L’exigence d’identité juridique confirmée par la jurisprudence communautaire
En outre, cet arrêt est conforme à la jurisprudence de la CJUE (CJUE, 30 septembre 2021, Icade Promotion SAS, aff. C-299/20) qui a conclu à la nécessité d’une identité juridique entre le bien acquis et le bien revendu pour que le régime de la TVA sur la marge puisse être appliqué.
Le juge communautaire s’est prononcé dans le cadre d’une question préjudicielle destinée à sécuriser l’interprétation du régime de la TVA sur marge applicable terrains, acquis non bâtis, ayant fait l’objet avant leur revente d’une division parcellaire et de travaux de viabilisation (CE, 25 juin 2020, n° 416727, Icade Promotion Logement). Interrogé sur la condition tenant à l’identité entre le bien revendu et celui qui avait été acquis, le juge communautaire a précisé que l’article 392 de la directive communautaire du 28 novembre 2006 relative au système commun de TVA exclut du régime de la marge « des opérations de livraison de terrains à bâtir lorsque ces terrains acquis non bâtis sont devenus, entre le moment de leur acquisition et celui de leur revente par l’assujetti, des terrains bâtis, mais n’exclut pas l’application de ce régime à des opérations de livraison de terrains à bâtir lorsque ces terrains ont fait l’objet, entre le moment de leur acquisition et celui de leur revente par l’assujetti, de modifications de leurs caractéristiques telles qu’une division en lots ou la réalisation de travaux d’aménagement permettant l’installation de réseaux desservant lesdits terrains, à l’instar, notamment, des réseaux de gaz et d’électricité ».

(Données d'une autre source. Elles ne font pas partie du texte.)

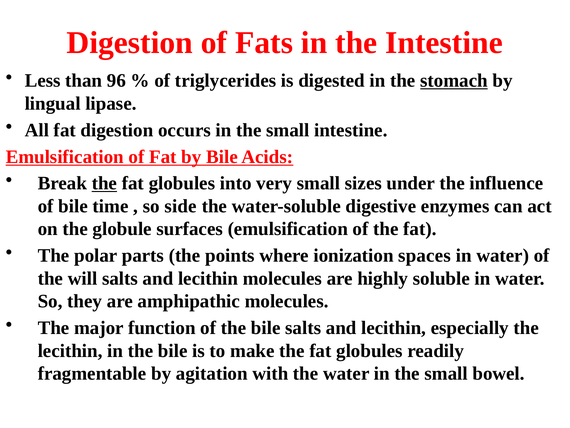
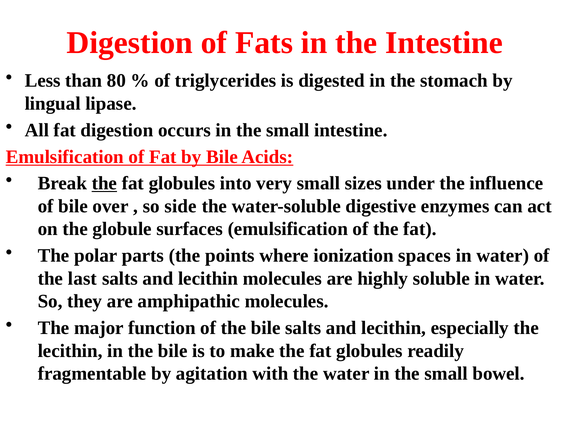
96: 96 -> 80
stomach underline: present -> none
time: time -> over
will: will -> last
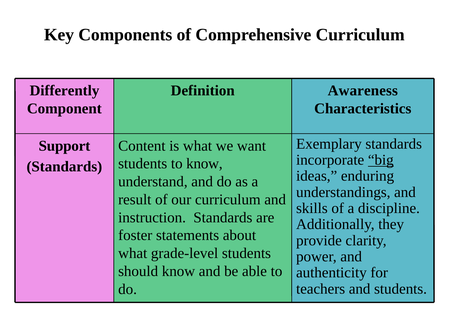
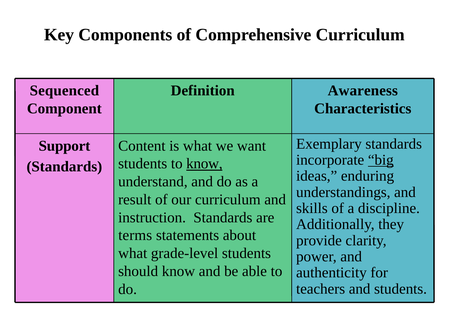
Differently: Differently -> Sequenced
know at (204, 164) underline: none -> present
foster: foster -> terms
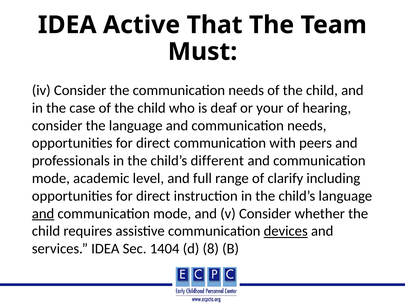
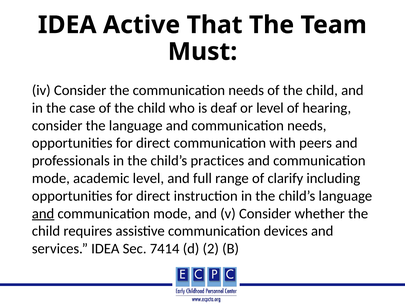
or your: your -> level
different: different -> practices
devices underline: present -> none
1404: 1404 -> 7414
8: 8 -> 2
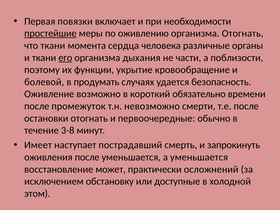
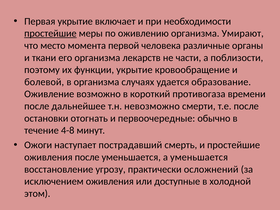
Первая повязки: повязки -> укрытие
организма Отогнать: Отогнать -> Умирают
что ткани: ткани -> место
сердца: сердца -> первой
его underline: present -> none
дыхания: дыхания -> лекарств
в продумать: продумать -> организма
безопасность: безопасность -> образование
обязательно: обязательно -> противогаза
промежуток: промежуток -> дальнейшее
3-8: 3-8 -> 4-8
Имеет: Имеет -> Ожоги
и запрокинуть: запрокинуть -> простейшие
может: может -> угрозу
исключением обстановку: обстановку -> оживления
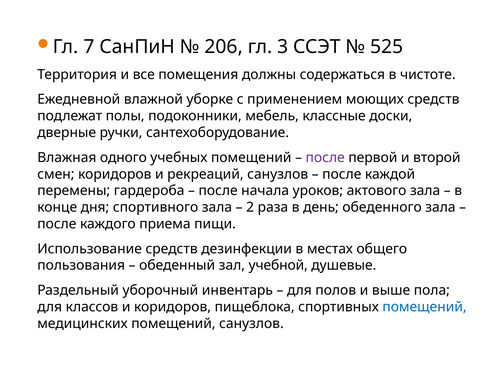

La Conseil d’État (CE, 12 mai 2022, n° 41672, Icade Promotion) s’est conformé à cette solution pour juger dans cette affaire que les dispositions combinées des 6° et 7° de l’article 257 et de l’article 268 du Code général des impôts sont incompatibles avec les dispositions de l’article 392 de la directive 2006/112/CE en tant qu’elles soumettent au régime de la TVA sur la marge les cessions de terrains à bâtir réalisées par des revendeurs assujettis, au profit des personnes physiques en vue de la construction d’immeubles que ces personnes affectent à un usage d’habitation, lorsque l’acquisition initiale du terrain à bâtir par le revendeur n’a pas été soumise à la TVA, soit qu’elle se trouve en dehors de son champ d’application, soit qu’elle s’en trouve exonérée, et que le prix auquel le revendeur a acquis ces biens n’incorpore pas un montant de TVA qui a été acquitté en amont par le vendeur initial.